Activity: Skip the pictures. Return exactly the lines from the one containing "pep, Protein từ" through the end of the entries below.

(Stored data entries)
★ ★ ★

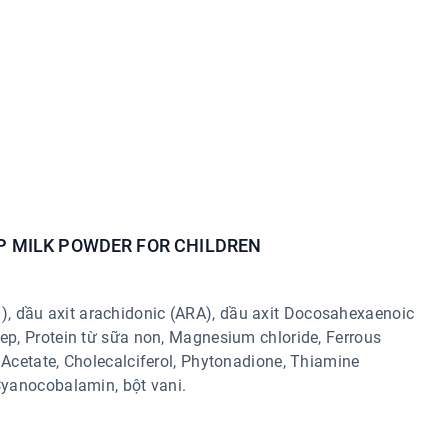
 MILK POWDER FOR CHILDREN
, dầu axit arachidonic (ARA), dầu axit Docosahexaenoic
pep, Protein từ sữa non, Magnesium chloride, Ferrous
A Acetate, Cholecalciferol, Phytonadione, Thiamine
 Cyanocobalamin, bột vani.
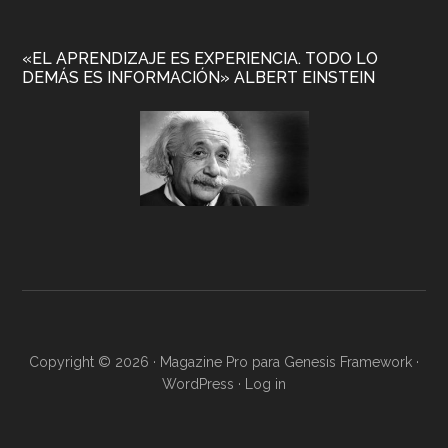
«EL APRENDIZAJE ES EXPERIENCIA. TODO LO
DEMÁS ES INFORMACIÓN» ALBERT EINSTEIN
Copyright © 2026 ·
Magazine Pro
para
Genesis Framework
·
WordPress
·
Log in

★ ★ ★

Answer to this exercise:
pep, Protein từ sữa non, Magnesium chloride, Ferrous
A Acetate, Cholecalciferol, Phytonadione, Thiamine
 Cyanocobalamin, bột vani.
«EL APRENDIZAJE ES EXPERIENCIA. TODO LO
DEMÁS ES INFORMACIÓN» ALBERT EINSTEIN
Copyright © 2026 ·
Magazine Pro
para
Genesis Framework
·
WordPress
·
Log in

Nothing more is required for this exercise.